Top secret documents provided by former National Security Agency Edward Snowden show that Microsoft enabled the agency to intercept web chats by circumventing Outlook.com’s encryption. In addition, the “agency already had pre-encryption stage access to email on Outlook.com, including Hotmail,” the Guardian reports.

This means that NSA analysts intercepting messages from Outlook.com did not have to decrypt the messages that might have been encoded to avoid privacy intrusions from eavesdroppers.

Microsoft, named as the first NSA private sector partner to join the PRISM Internet surveillance program in 2007, also worked with the FBI to enable the NSA further access to Microsoft’s cloud storage service, SkyDrive.

Skype, which joined as a PRISM participant several months prior to the company’s acquisition by Microsoft in October 2011, also worked with intelligence agencies in 2012 to provide the video and audio of conversations.

“Material collected through Prism is routinely shared with the FBI and CIA, with one NSA document describing the program as a ‘team sport,'” said the Guardian.

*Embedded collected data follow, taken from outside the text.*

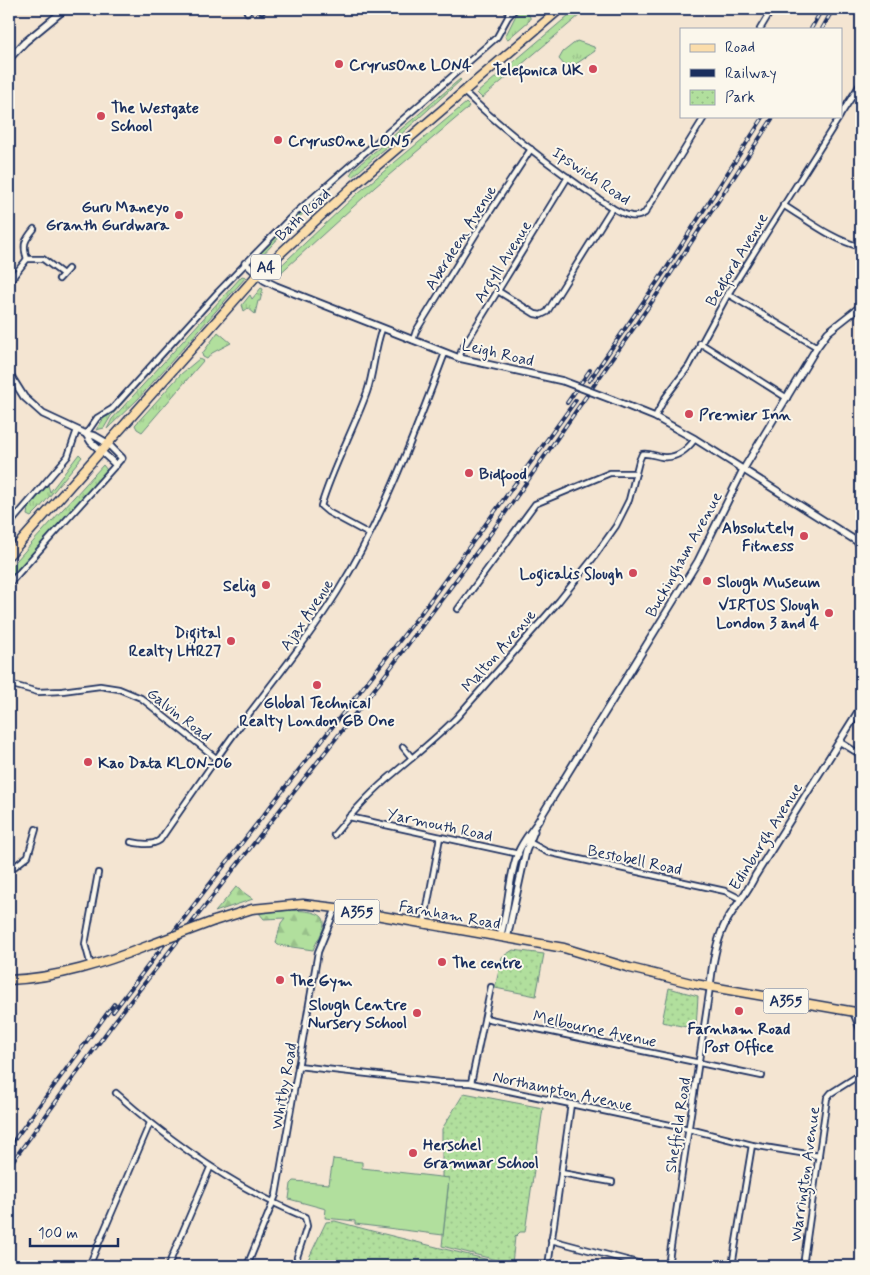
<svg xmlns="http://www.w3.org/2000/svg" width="870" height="1275" font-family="Mynerve,sans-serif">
  <defs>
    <pattern id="grass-tufts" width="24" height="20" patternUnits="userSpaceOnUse" patternTransform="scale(1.25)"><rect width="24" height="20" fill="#b1df9d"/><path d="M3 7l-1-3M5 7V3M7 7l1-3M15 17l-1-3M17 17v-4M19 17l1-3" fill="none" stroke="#98c08a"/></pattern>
    <pattern id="forest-firs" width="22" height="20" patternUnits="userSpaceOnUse" patternTransform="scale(1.25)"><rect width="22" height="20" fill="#b1df9d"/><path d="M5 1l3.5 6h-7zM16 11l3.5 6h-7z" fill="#98c08a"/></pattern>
    <pattern id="park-dots" width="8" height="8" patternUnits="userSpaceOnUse" patternTransform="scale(1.25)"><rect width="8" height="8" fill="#b1df9d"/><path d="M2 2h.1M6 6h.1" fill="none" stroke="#98c08a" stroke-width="1.8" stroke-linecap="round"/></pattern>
  </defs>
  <rect width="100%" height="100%" fill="#f4e5d2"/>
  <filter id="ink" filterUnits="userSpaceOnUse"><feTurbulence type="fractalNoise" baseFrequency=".02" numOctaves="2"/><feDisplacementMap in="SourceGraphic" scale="10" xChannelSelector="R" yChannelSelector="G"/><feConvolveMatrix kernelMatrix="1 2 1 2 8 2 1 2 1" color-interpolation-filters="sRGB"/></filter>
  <g filter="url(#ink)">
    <!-- grass -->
    <g fill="url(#grass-tufts)" stroke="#66877e">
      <path d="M576,9H587L482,98L477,93Z"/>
      <path d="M518,11L527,12L530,17V20L508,39L505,37Z"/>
      <path d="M577,41L594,47L595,51L576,64L574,68L570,64L566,67L559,59L563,52Z"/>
      <path d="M460,79L461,80L387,147L352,177L350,175L353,170Z"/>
      <path d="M466,103L469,106L467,109L375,187L276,277L270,276L358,193Z"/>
      <path d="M350,169L288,228L257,261L255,257L342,174Z"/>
      <path d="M242,276L246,277L138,399L107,429L112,419Z"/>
      <path d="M261,288L263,289L260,301H258L255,314L248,308L244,311L242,305L250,295L252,299Z"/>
      <path d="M209,306L207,309L111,416L104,428L96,430L104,418L110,415Z"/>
      <path d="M218,332L231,343L212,353L207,359L203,357L202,354Z"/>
      <path d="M199,359L203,361L142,432L137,429L135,425L181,374Z"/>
      <path d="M79,454L82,457L39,509L31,517L27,515L28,509L48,485L50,492Z"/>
      <path d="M103,465L107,470L9,582V569C40,533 72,500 103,465Z"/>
    </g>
    <!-- forest -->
    <g fill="url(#forest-firs)" stroke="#66877e">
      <path d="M236,887L253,899L215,912L216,911Z"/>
      <path d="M291,910C300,911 326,910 324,924C324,931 316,942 313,950L278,945L276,943L281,923L285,918L264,919L259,913Z"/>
    </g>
    <!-- park -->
    <g fill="url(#park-dots)" stroke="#66877e">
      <path d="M513,950L544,954L536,996L495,988L502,957Z"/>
      <path d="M669,988L698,996L696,1029L662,1022Z"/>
      <path d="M464,1093L543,1108L525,1232H520L515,1237L512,1264L442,1246L449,1179L442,1177V1129Z"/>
      <path d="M335,1221L372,1231L513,1266H305L326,1222Z"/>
    </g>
    <!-- pitch -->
    <path fill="#b1df9d" stroke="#66877e" d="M333,1159L362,1162V1168L449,1178L443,1235L355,1224V1221L325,1218L326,1209L289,1199L291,1184L294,1181L329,1184Z"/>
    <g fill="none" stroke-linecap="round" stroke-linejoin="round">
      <!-- minor casing -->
      <g stroke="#1b2f5e" stroke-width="8">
        <g id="minor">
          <path d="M259,9L262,11"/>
          <path d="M247,12L251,9"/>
          <path d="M509,16L515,9"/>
          <path d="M760,29L772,9"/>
          <path d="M464,92C502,128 544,161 587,191C601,200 615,212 631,216C636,217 640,216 645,213L705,116"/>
          <path d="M841,114L861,83"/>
          <path d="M783,205C809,221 832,240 861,247"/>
          <path d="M27,259H43L63,274"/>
          <path d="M27,259C22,244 25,240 34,229"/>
          <path d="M59,279L68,269"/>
          <path d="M9,282L27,259"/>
          <path d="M498,291L535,314L541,315L547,312L612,208"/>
          <path d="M728,294L817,347"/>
          <path d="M413,340L416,331L484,221L531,149"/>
          <path d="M700,343L787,398"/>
          <path d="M459,358L462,349L568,177"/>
          <path d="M655,417L665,398L689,366L728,294L840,116"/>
          <path d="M86,434L97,418L112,409L218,292L292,216L497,37L508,17L509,9"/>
          <path d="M9,525L68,456L77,430"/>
          <path d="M369,534L328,512L321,506C333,466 353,431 367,392C374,372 374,350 382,329"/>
          <path d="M9,584L122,458"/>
          <path d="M458,609L535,504L610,473H636"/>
          <path d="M9,684L38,692L62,691L100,686L119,689L141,698L216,758"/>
          <path d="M840,742L861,755"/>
          <path d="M403,747L412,758"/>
          <path d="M349,817L519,854"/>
          <path d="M334,835C352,813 371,792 393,774C415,755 437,738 457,717L559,601L594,557L616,526L629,500L639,461L642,454C650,453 655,456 662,457C677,459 687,450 695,439"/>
          <path d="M527,841L547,852L725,891L741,899"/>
          <path d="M131,842C141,844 152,846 160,840C188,799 216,758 245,719C277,677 310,636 338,591C384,517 414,434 445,353"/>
          <path d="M9,871L28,856L36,829"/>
          <path d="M424,924L440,837"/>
          <path d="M91,966L85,944L98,873"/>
          <path d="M853,1012L861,1032"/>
          <path d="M485,1018L762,1076"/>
          <path d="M298,1066L439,1082L471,1083L689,1129L752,1145L819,1156"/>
          <path d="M471,1083L491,987"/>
          <path d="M116,1093C173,1144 235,1188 305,1217L307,1226L297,1257"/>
          <path d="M561,1173L612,1182"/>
          <path d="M551,1240L649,1266"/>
          <path d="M89,1266L150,1123"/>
          <path d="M168,1266L210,1168"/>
          <path d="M247,1266L276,1195L318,952L336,908"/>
          <path d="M548,1266L571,1104"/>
          <path d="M668,1266L710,987"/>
          <path d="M732,1266L752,1145"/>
          <path d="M803,1266L827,1098L831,1093L861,1074"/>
        </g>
      </g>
      <!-- tertiary casing -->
      <g stroke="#1b2f5e" stroke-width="9">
        <g id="tertiary">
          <path d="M9,59L25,42L65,9"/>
          <path d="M245,263L264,280L276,286L459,358L563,381"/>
          <path d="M9,373L24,397L43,414L86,434L95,436L107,443L122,458"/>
          <path d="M613,400L655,417L695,439L861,544"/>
          <path d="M86,434L91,442L116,465"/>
          <path d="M500,937C509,910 508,878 518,853C522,842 530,833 537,823L698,561L743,470L817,347L828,332L861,306"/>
          <path d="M507,938L526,851L534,831"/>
          <path d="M710,987C712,966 715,945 724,926C733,908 747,894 755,876L861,707"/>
        </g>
      </g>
      <!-- primary casing -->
      <g stroke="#1b2f5e" stroke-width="11">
        <g id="primary">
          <path d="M9,555L258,274L351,188L560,9"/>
          <path d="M214,921L252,909L303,904L336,908L564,948L630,968L695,984L861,1013"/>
          <path d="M9,980C58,978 104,963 150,945"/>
        </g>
      </g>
      <!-- minor -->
      <use href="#minor" stroke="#fbf7ec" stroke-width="4.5"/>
      <!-- tertiary -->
      <use href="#tertiary" stroke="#fbf7ec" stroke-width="5.5"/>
      <!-- primary -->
      <use href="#primary" stroke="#fbddab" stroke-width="8"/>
      <!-- rail casing -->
      <g stroke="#1b2f5e" stroke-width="4">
        <g id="rail">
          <path d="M811,29L822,9"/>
          <path d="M822,29L833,9"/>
          <path d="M589,381L666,269L764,116"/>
          <path d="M567,403L590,370"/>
          <path d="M113,1012L206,889L421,613L576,400"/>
          <path d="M9,1147L114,1004"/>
          <path d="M9,1166L115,1021L380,682L494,529L658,293L774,116"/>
        </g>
      </g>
      <!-- rail -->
      <use href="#rail" stroke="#fbf7ec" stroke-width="2" stroke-dasharray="5.5" stroke-linecap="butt"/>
      <!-- tertiary-bridge casing -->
      <g stroke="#1b2f5e" stroke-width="9" stroke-linecap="butt">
        <path id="tertiary-bridge" d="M563,381L613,400"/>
      </g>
      <!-- primary-bridge casing -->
      <g stroke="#1b2f5e" stroke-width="11" stroke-linecap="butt">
        <path id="primary-bridge" d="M150,945L214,921"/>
      </g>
      <!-- tertiary-bridge -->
      <use href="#tertiary-bridge" stroke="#fbf7ec" stroke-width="5.5"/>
      <!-- primary-bridge -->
      <use href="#primary-bridge" stroke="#fbddab" stroke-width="8"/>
    </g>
  </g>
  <!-- markers -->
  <g fill="#d1495b" stroke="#fbf7ec" stroke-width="2">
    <circle cx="339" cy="64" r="5"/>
    <circle cx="593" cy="69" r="5"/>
    <circle cx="101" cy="116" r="5"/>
    <circle cx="278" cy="140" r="5"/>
    <circle cx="179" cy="215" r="5"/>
    <circle cx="689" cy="414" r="5"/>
    <circle cx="469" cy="473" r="5"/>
    <circle cx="804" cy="536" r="5"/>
    <circle cx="633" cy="573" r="5"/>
    <circle cx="707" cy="581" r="5"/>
    <circle cx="266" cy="585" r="5"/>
    <circle cx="829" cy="613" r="5"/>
    <circle cx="231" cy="641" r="5"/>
    <circle cx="317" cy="685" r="5"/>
    <circle cx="88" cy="762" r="5"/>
    <circle cx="442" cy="962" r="5"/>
    <circle cx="280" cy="980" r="5"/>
    <circle cx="739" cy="1011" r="5"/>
    <circle cx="417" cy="1013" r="5"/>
    <circle cx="413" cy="1153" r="5"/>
  </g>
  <g text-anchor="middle" stroke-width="4" stroke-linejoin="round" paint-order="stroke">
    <!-- shield labels -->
    <g fill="#fbf7ec" stroke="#5e6b89" stroke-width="1">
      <rect x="251" y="254.5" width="30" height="25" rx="4"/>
      <rect x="334.5" y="899.5" width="45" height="25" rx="4"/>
      <rect x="763.5" y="988.5" width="45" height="25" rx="4"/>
    </g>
    <g font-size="15" font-weight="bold" fill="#1b2f5e">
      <text x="266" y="272">A4</text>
      <text x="357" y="917">A355</text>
      <text x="786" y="1006">A355</text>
    </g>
    <!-- poi labels -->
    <g font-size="16" font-weight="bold" fill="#1b2f5e" stroke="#fbf7ec" text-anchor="start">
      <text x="349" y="70">CryrusOne LON4</text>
      <text x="583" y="75" text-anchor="end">Telefonica UK</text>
      <text x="111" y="113">The Westgate<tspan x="111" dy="18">School</tspan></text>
      <text x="288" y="146">CryrusOne LON5</text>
      <text x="169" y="212" text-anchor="end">Guru Maneyo<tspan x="169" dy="18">Granth Gurdwara</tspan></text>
      <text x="699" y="420">Premier Inn</text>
      <text x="479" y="479">Bidfood</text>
      <text x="794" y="533" text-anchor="end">Absolutely<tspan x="794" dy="18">Fitness</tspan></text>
      <text x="623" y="579" text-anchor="end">Logicalis Slough</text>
      <text x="717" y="587">Slough Museum</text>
      <text x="256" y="591" text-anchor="end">Selig</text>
      <text x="819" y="610" text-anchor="end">VIRTUS Slough<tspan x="819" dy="18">London 3 and 4</tspan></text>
      <text x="221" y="638" text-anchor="end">Digital<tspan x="221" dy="18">Realty LHR27</tspan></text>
      <text x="317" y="708" text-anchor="middle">Global Technical<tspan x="317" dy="18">Realty London GB One</tspan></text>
      <text x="98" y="768">Kao Data KLON-06</text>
      <text x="452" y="968">The centre</text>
      <text x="290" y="986">The Gym</text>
      <text x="407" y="1010" text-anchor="end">Slough Centre<tspan x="407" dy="18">Nursery School</tspan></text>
      <text x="739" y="1034" text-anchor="middle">Farnham Road<tspan x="739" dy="18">Post Office</tspan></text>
      <text x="423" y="1150">Herschel<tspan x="423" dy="18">Grammar School</tspan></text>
    </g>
    <!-- street labels -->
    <g font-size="16" fill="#1b2f5e" stroke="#fbf7ec">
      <text transform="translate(592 175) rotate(34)" y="6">Ipswich Road</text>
      <text transform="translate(302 214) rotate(-43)" y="6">Bath Road</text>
      <text transform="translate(460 237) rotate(-58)" y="6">Aberdeen Avenue</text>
      <text transform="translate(736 259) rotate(-59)" y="6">Bedford Avenue</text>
      <text transform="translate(502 261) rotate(-58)" y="6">Argyll Avenue</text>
      <text transform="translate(498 352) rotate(13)" y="6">Leigh Road</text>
      <text transform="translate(683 554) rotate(-61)" y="6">Buckingham Avenue</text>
      <text transform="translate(306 614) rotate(-56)" y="6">Ajax Avenue</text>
      <text transform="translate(498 650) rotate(-49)" y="6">Malton Avenue</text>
      <text transform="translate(180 714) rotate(38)" y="6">Galvin Road</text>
      <text transform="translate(440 824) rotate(12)" y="6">Yarmouth Road</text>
      <text transform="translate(765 836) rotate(-58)" y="6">Edinburgh Avenue</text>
      <text transform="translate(635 859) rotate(12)" y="6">Bestobell Road</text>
      <text transform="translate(450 914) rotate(10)" y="6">Farnham Road</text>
      <text transform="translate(595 1028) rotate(12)" y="6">Melbourne Avenue</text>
      <text transform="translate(283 1086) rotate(-80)" y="6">Whitby Road</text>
      <text transform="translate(563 1090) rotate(12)" y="6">Northampton Avenue</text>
      <text transform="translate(677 1125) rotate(-81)" y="6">Sheffield Road</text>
      <text transform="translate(804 1174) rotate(-82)" y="6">Warrington Avenue</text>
    </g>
  </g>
  <!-- margin -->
  <rect width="870" height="1275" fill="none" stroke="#fbf7ec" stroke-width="30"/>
  <rect x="15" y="15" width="840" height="1245" fill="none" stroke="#1b2f5e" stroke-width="2" filter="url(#ink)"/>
  <!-- legend -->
  <rect x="680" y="28" width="162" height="90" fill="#fbf7ec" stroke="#a1a7b3"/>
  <rect x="690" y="44" width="25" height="8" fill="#fbddab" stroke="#a1a7b3"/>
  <text x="725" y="52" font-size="15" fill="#1b2f5e">Road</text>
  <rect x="690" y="69" width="25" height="8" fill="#1b2f5e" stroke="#a1a7b3"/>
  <text x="725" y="78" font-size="15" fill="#1b2f5e">Railway</text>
  <rect x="690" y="90" width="25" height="15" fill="url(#park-dots)" stroke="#a1a7b3"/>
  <text x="725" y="102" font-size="15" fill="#1b2f5e">Park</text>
  <!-- scale -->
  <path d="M30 1238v8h88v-8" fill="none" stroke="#1b2f5e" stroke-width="2.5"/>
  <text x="38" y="1238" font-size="15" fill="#1b2f5e" stroke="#fbf7ec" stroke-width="4" paint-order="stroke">100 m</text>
</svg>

CNET notes that Microsoft’s Transparency report says the company did not “divulge any Skype audio or video content to police in 2012,” but the report only refers to law enforcement and not FISA-related requests.

Critics of the revelations have argued that the classified nature of the information in question makes it difficult for readers to know the full story.

Microsoft — in a statement to the Guardian — defended that notion, as well as its privacy practices, which it has been promoting as part of a marketing campaign launched in April aimed at taking on Google.

Skype has also denied that that its user communications are vulnerable to government eavesdropping, stating that it complies with proper legal requests.

In July 2012 Mark Gillett, corporate vice president of Microsoft’s Skype Division, wrote on the company blog that changes made to its architecture were to enable law enforcement surveillance of its users; it would only help law enforcement collect user messages “if legally required and technically feasible.”

In a joint statement to the Guardian, Shawn Turner, spokesman for the Office of the Director of National Intelligence, and Judith Emmel, spokesperson for the NSA, defended the legality of the surveillance programs and the U.S. companies at the center of the controversy.

“In practice, US companies put energy, focus and commitment into consistently protecting the privacy of their customers around the world, while meeting their obligations under the laws of the US and other countries in which they operate,” they said.